【2026冊目】プーシキン『スペードのクイーン/ベールギン物語』
「スペードのクイーン」は、これまで「スペードの女王」というタイトルで訳されていたもの。でも「スペード」だったら「クイーン」が正解だ。なんで今まで気づかなかったんだろう。
それはともかく、これがなかなか面白い。必ず勝つという3枚のカードの秘密。それを知る伯爵夫人を問い詰めたあげく、ゲルマンは夫人を殺してしまう。ところがその葬儀の晩、ゲルマンのもとを訪れたのは、死んだはずの伯爵夫人だった。「お前の願いをかなえてやれと命じられたんだ」と言う夫人は、ゲルマンにカードの秘密を告げる……。

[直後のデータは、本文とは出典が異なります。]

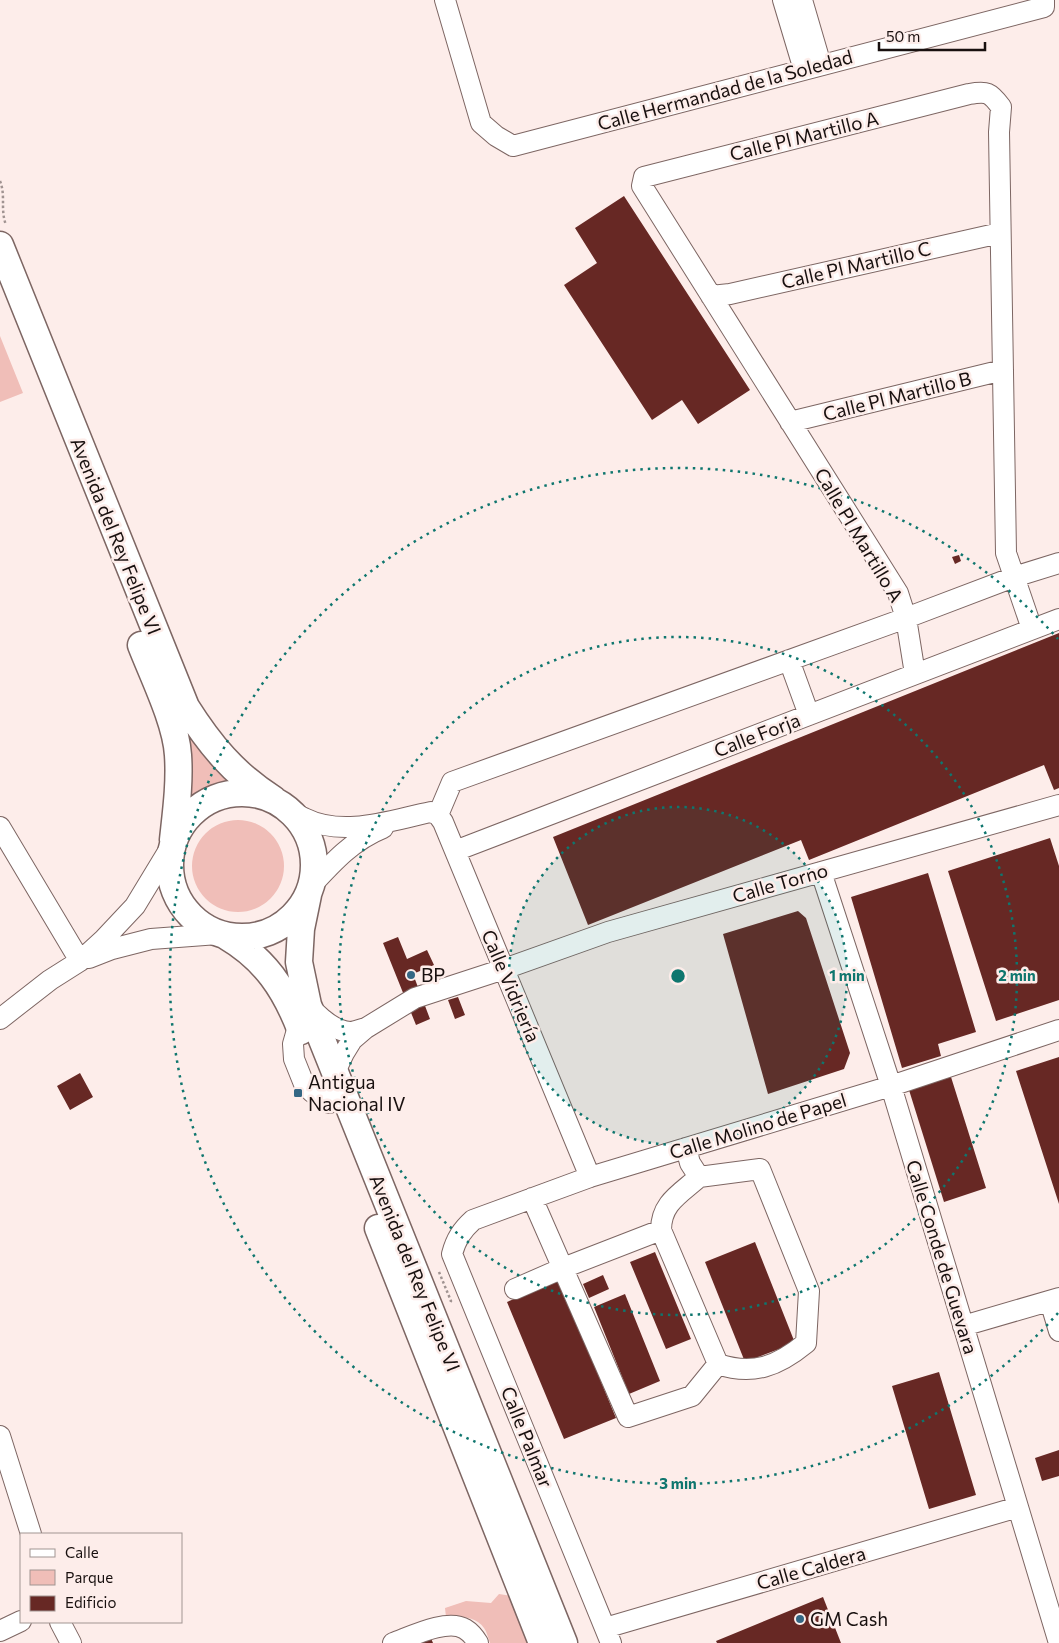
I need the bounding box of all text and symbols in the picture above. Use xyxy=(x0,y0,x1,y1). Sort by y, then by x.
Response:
scale bar xyxy=(879,20,985,52)
text: 50 m xyxy=(886,27,920,45)
street label: Calle Hermandad de la Soledad xyxy=(595,44,855,135)
street label: Calle Pl Martillo A xyxy=(727,106,881,165)
street label: Calle Pl Martillo C xyxy=(779,236,933,293)
street label: Calle Pl Martillo B xyxy=(820,366,973,425)
street label: Avenida del Rey Felipe VI xyxy=(66,434,167,638)
street label: Calle Pl Martillo A xyxy=(810,463,909,606)
street label: Calle Forja xyxy=(710,708,803,761)
street label: Calle Torno xyxy=(730,858,830,907)
street label: Calle Vidriería xyxy=(477,926,546,1046)
place label: BP xyxy=(421,963,445,986)
text: 1 min xyxy=(829,966,865,984)
text: 2 min xyxy=(998,966,1036,984)
centre of rings xyxy=(669,967,687,985)
marker: BP xyxy=(405,969,417,981)
place label: Antigua Nacional IV xyxy=(308,1070,406,1115)
marker: Antigua Nacional IV xyxy=(292,1087,304,1099)
street label: Calle Molino de Papel xyxy=(667,1088,849,1163)
street label: Calle Conde de Guevara xyxy=(902,1157,983,1357)
street label: Avenida del Rey Felipe VI xyxy=(365,1171,466,1375)
street label: Calle Palmar xyxy=(497,1383,558,1491)
text: 3 min xyxy=(659,1474,697,1492)
legend xyxy=(20,1533,182,1623)
street label: Calle Caldera xyxy=(754,1541,868,1594)
text: Calle xyxy=(65,1543,99,1561)
text: Parque xyxy=(65,1568,113,1586)
text: Edificio xyxy=(65,1593,116,1611)
place label: GM Cash xyxy=(810,1607,888,1630)
marker: GM Cash xyxy=(794,1613,806,1625)

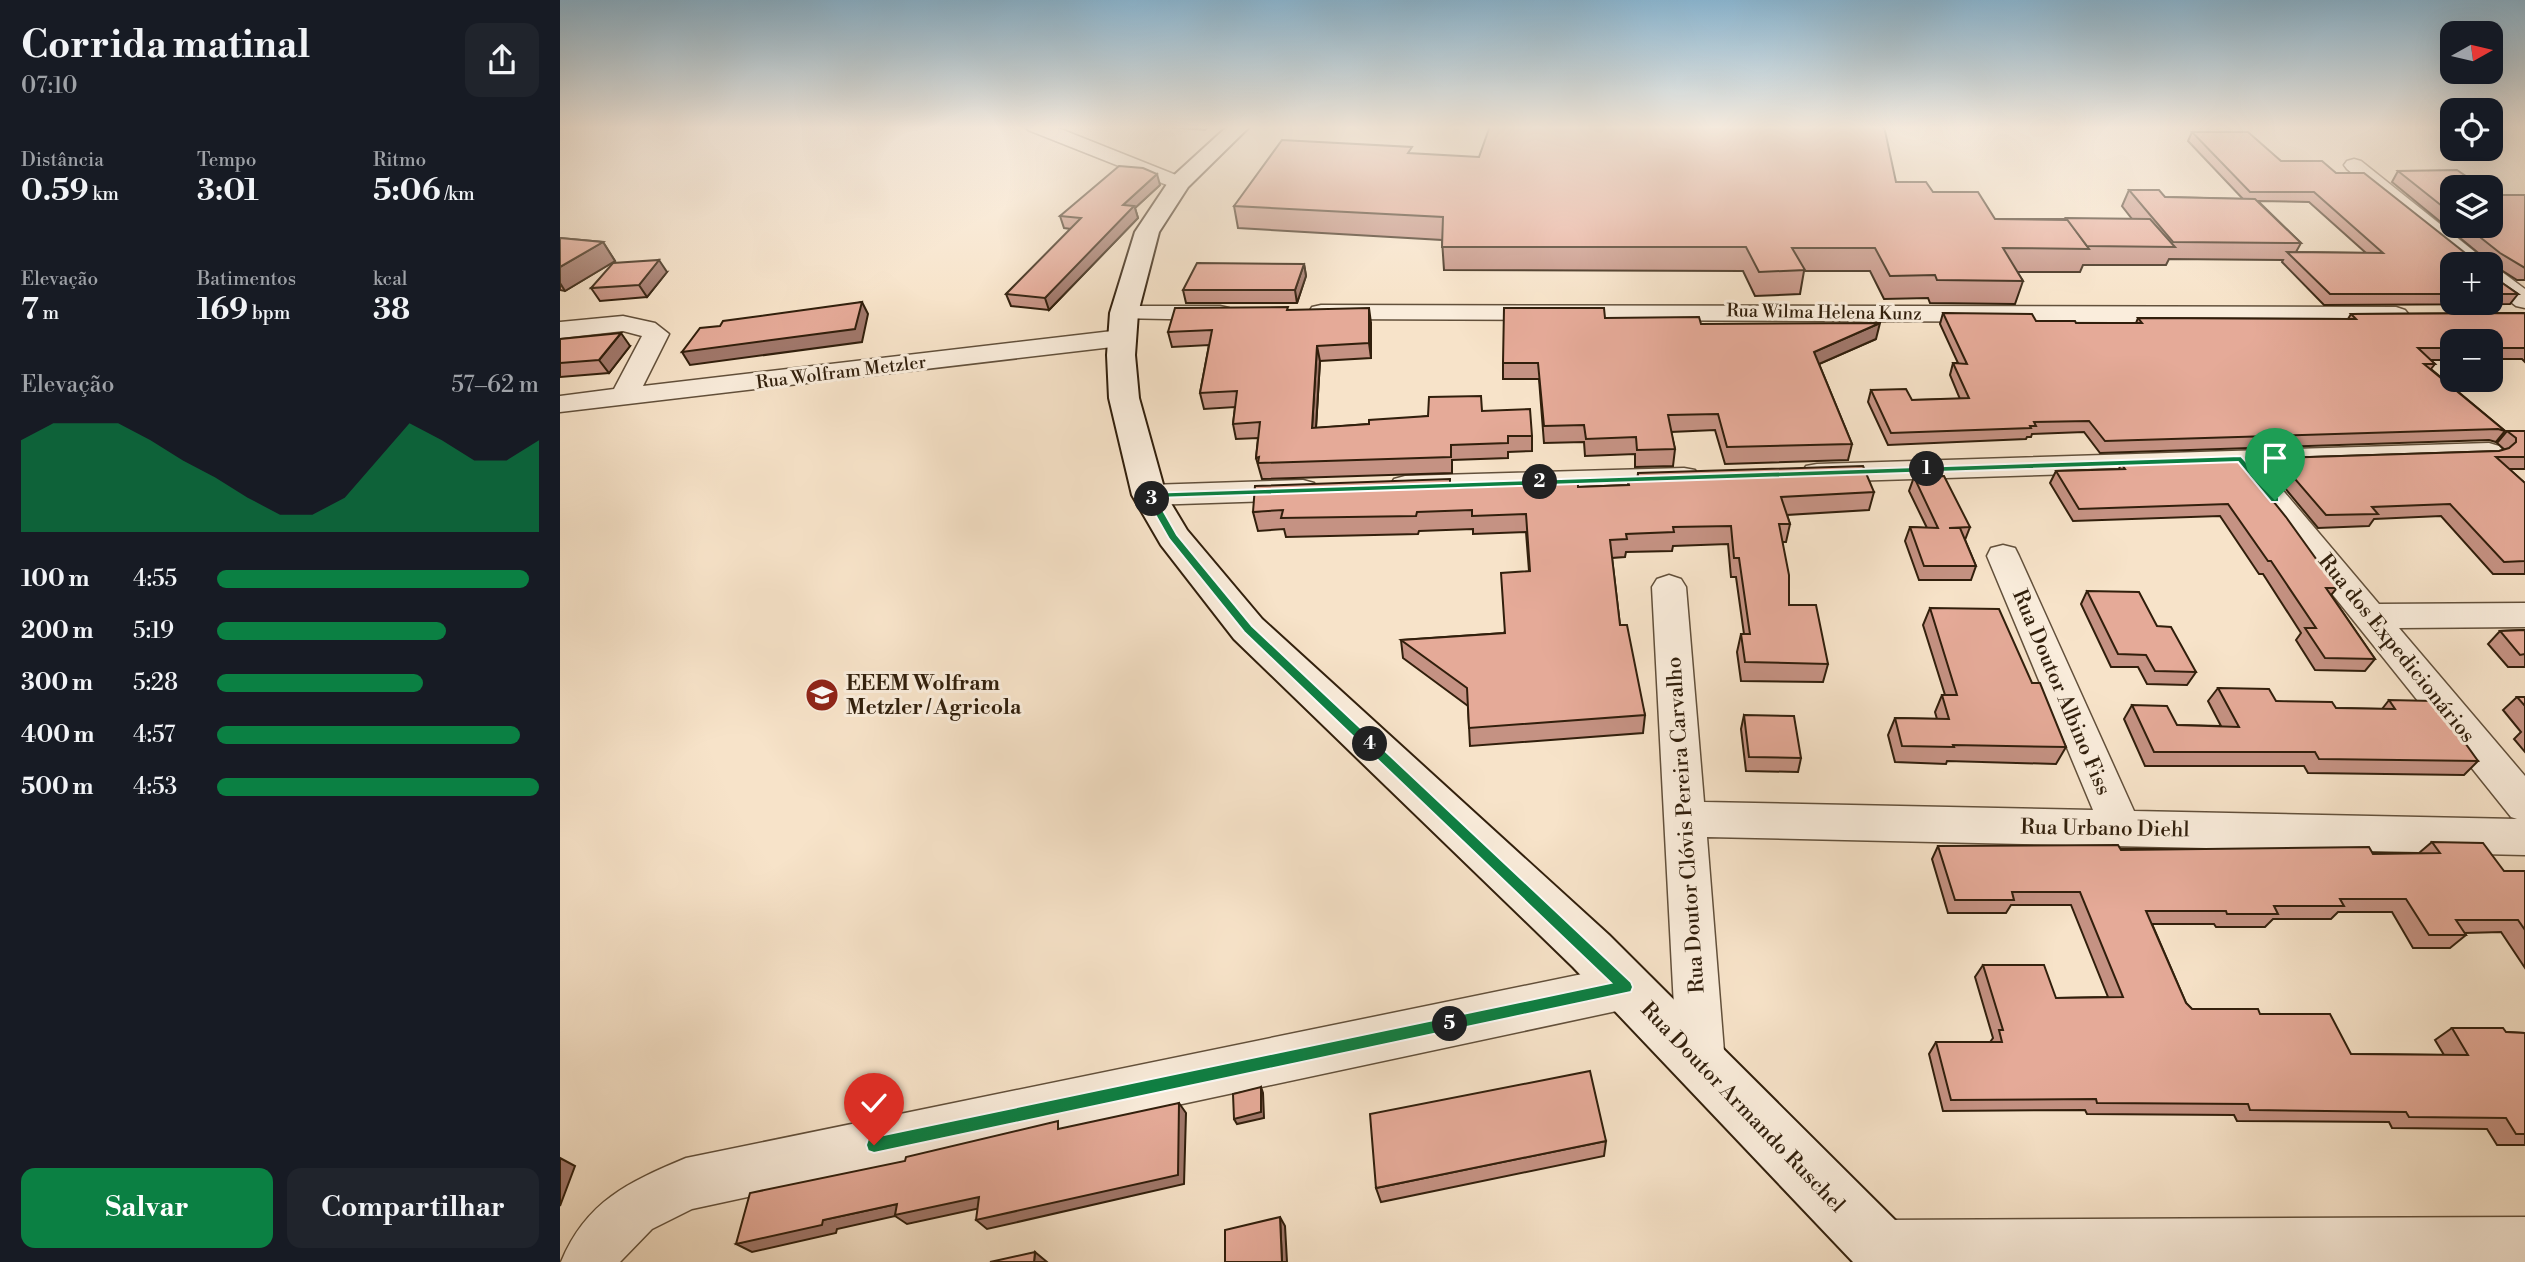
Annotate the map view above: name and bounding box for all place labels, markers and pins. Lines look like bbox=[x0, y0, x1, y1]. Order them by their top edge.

ホラーなテイスト、夫人の養女リーザとのロマンス、「カードの必勝法」というギャンブルめいた側面もあって(ひょっとすると世界初の「ギャンブル小説」かもしれない)、とてもじゃないけど180年前の作品とは思えないほど洗練されている。それでいて、トルストイやドストエフスキー、あるいはチェーホフやツルゲーネフにつながる、ロシア的な雰囲気も満載で、特にチェーホフの小咄に似たセンスが感じられた。もっとも、読んですぐに思い出したのは芥川龍之介の「魔術」という作品。だが芥川の作品が良くも悪くも理に落ちているのに対して、プーシキンの場合は、ラストもあくまで謎めいていて奇妙な印象を残す。
「ベールギン物語」のほうは、短編集、というか逸話集のような作品。どれも独特の味わいがあって捨てがたいが、中でも「駅長」の悲哀はなんともいえず、忘れられない。シンプルでけれんのないものが多いが、それだけにかえって印象深い。